许昭推开宿舍楼的门时,天刚亮。走廊的灯还开着,照在瓷砖上,有点刺眼。他没停下,直接上楼。走到三楼拐角,听见有人说话,声音很小。他抬头看了一眼,两个学生背对着他站着,其中一个看了看表,马上把手机塞进兜里,两人快步走了。
他没多想,继续往上走。到了转角,突然停住。楼下那扇窗户上原本贴着一张失物启事,纸角被风吹得翘了好几天,他记得很清楚。现在纸不见了,只剩下一圈发黄的胶痕,撕得不整齐,像是被人匆忙扯掉的。
他看了那一眼,什么也没说,继续上了三楼。
教室还没开门,走廊里站了几个人,在等上课。
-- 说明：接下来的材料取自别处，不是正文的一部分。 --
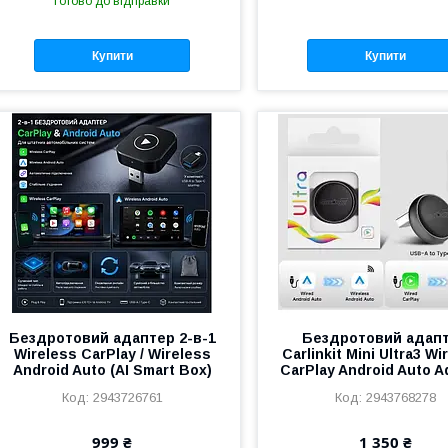
Готово до відправки
Купити
Купити
Бездротовий адаптер 2-в-1
Бездротовий адап
Wireless CarPlay / Wireless
Carlinkit Mini Ultra3 Wi
Android Auto (AI Smart Box)
CarPlay Android Auto A
2943726761
2943768278
999 ₴
1 350 ₴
没人说话,也没人玩手机,有的低头看地,有的望着窗外。许昭靠墙站着,从包里拿出一个小本子,翻到空白页,用笔尖碰了下纸,又收了起来。他其实不想写什么,只是习惯性地想确认自己还能记东西。
上课铃响了,大家开始往教室走。他也进去,坐在靠窗的位置。阳光照进来,落在桌上,有点暖。但他觉得这光不太真实,像是硬照进来的。
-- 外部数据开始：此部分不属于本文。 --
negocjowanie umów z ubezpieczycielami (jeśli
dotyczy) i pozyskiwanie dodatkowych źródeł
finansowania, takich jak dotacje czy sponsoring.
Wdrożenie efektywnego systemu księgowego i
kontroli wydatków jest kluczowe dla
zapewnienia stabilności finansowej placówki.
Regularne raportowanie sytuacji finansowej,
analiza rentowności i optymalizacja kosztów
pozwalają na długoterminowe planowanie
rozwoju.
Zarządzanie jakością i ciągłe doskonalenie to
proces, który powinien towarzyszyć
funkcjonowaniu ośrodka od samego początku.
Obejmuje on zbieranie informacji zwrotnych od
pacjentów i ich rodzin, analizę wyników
课上到一半,他抬头看窗外。教学楼外有几棵老树。树影下站着一个人。
那人穿着旧校服,颜色很暗,衣领竖着,看不清脸。胸口有一块暗红色的印子,像干掉的血。他站在那里不动,但影子比身体长,斜着拖到花坛边。
许昭握紧了笔。
他没动,也没出声。周围的同学都在记笔记,有人打哈欠,前排女生撩了下头发。没人往窗外看。
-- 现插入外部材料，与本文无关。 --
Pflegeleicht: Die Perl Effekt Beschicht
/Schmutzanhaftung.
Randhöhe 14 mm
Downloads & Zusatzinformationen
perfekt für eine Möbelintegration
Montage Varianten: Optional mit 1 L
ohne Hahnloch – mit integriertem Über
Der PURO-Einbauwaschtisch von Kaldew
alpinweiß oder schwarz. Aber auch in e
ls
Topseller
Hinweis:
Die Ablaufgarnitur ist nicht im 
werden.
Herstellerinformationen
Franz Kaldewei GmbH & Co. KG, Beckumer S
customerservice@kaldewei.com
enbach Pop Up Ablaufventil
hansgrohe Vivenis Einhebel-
他慢慢翻到本子的新一页,低头写:“七点二十三分,树下,旧校服,胸口有红印,没反应。”字写得很平,没有加重,也没有停顿。写完合上本子,再看向窗外。
那人还在。
他对视了几秒,对方没动。然后那人微微偏头,好像透过玻璃看到了他。
许昭没躲开。
一眨眼,人没了。树影正常了,阳光照在地上,像什么都没发生过。
可他知道不是幻觉。
下课铃响,大家陆续走出教室。他没走,站在原地看着钟楼。顶楼的窗帘本来是拉着的,刚才还有人说太晒。但现在,那块布轻轻晃了一下,幅度很小,像有人碰了一下就松手了。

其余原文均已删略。